By Sean Linley, Costs Draftsman 
 
In Doyle v M&D Foundations & Building Services Ltd [2022] EWCA Civ 927 (08 July 2022) the Court of Appeal have unanimously held that parties can contract out of fixed costs. The decision will be significant for practitioners dealing with fixed costs cases and highlights the need for express clarity on the intention of any costs provisions, particularly for paying parties.  
 
The case related to a personal injury claim which settled for £5,000.00. The parties agreed a consent order which contained the following costs provision: 
 
"such costs to be subject of detailed assessment if not agreed" 
 
The appeal concerned the interpretation of this provision and whether it was tantamount to contracting out of fixed costs.  
 
When considering matters, the Court of Appeal stated that: 
 
"19. The rules do not make provision for the parties to contract out of the fixed costs regime, but it is recognised that there is no bar on them doing so: see Solomon v Cromwell Group plc [2011] EWCA Civ 1584, [2012] 1 WLR 1048 per Moore-Bick LJ at [22], cited in Adelekun v Ho [2019] EWCA Civ 1988, [2019] Costs LR 1963 by Newey LJ at [11]." 
 
The Appellant/Defendant argued that: 
 
1. The use of the term "subject to detailed assessment" did not indicate that costs were to be assessed on the standard basis and equally applied to assessing the amount of fixed costs. 
2. It was improbable that the Appellant/Defendant would agree to a costs regime which was less favourable and in light of the solicitors expertise in personal injury litigation then it must have been intended that costs would be fixed costs.  
 
The Court of Appeal held as follows: 
 
"44. In my judgment, and contrary to the appellant's contention, there is no ambiguity whatsoever as to the natural and ordinary meaning of "subject to detailed assessment" in an agreement or order as to costs. The phrase is a technical term, the meaning and effect of which is expressly and extensively set out in the rules. It plainly denotes that the costs are to be assessed by the procedure in Part 47 on the standard basis (unless the agreement or order goes on to provide for the assessment to be on the indemnity basis). The phrase cannot be read as providing for an "assessment" of fixed costs pursuant to the provisions of Part 45 unless the context leads to the conclusion that the wrong terminology has been used (by the parties or by the Court) so that the phrase should be interpreted otherwise than according to its ordinary meaning."

☆ ☆ ☆ ☆ ☆ ☆ ☆

Required tasks:
**A.** In the article on the Doyle costs ruling, for what amount did the personal injury claim settle?
**B.** Say whether each statement agrees with the article on the Doyle costs ruling: (i) The Court of Appeal reached its decision unanimously. (ii) The rules expressly provide for parties to contract out of fixed costs. (iii) The Court of Appeal found the phrase "subject to detailed assessment" to be ambiguous.
**C.** Copy the passage of the article on the Doyle costs ruling between "1. The use of" and "be fixed costs.", inclusive, substituting "unlikely" for "improbable".
The data that comes next is drawn from a separate source.

Dataset content:
☆ ☆ ☆ ☆ ☆ ☆ ☆

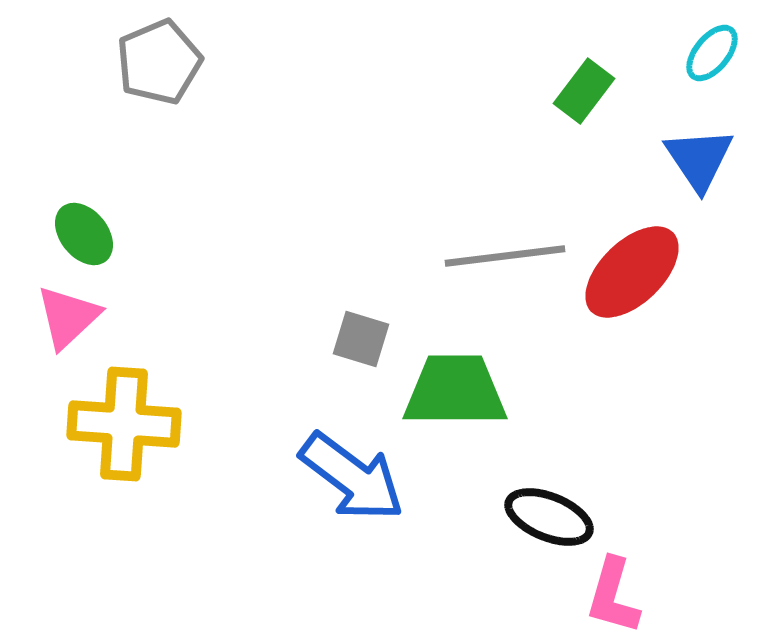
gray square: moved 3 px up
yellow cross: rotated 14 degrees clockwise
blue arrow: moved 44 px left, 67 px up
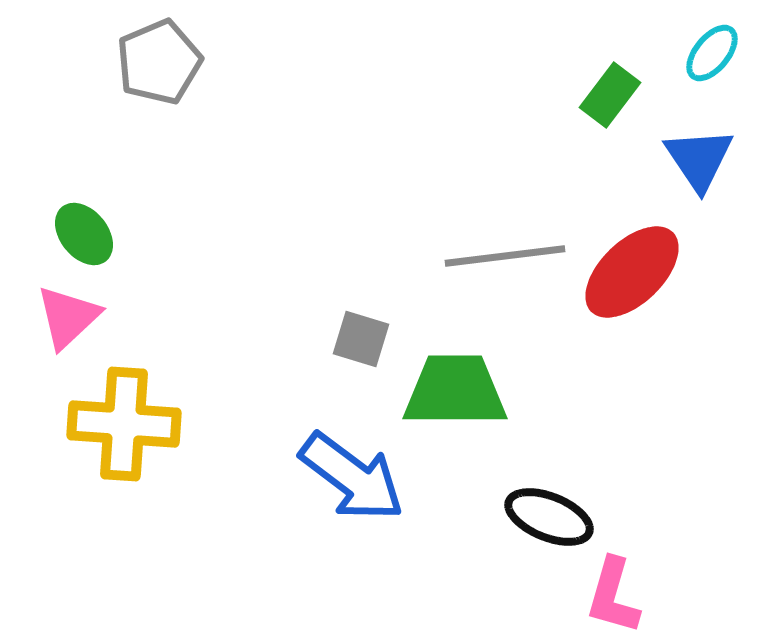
green rectangle: moved 26 px right, 4 px down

☆ ☆ ☆ ☆ ☆ ☆ ☆

Solutions to each task:
**A.** £5,000.00

**B.**
(i) Yes: "the Court of Appeal have unanimously held that parties can contract out of fixed costs"
(ii) No: "The rules do not make provision for the parties to contract out of the fixed costs regime"
(iii) No: "there is no ambiguity whatsoever as to the natural and ordinary meaning of "subject to detailed assessment" in an agreement or order as to costs"

**C.**
1. The use of the term "subject to detailed assessment" did not indicate that costs were to be assessed on the standard basis and equally applied to assessing the amount of fixed costs. 
2. It was unlikely that the Appellant/Defendant would agree to a costs regime which was less favourable and in light of the solicitors expertise in personal injury litigation then it must have been intended that costs would be fixed costs.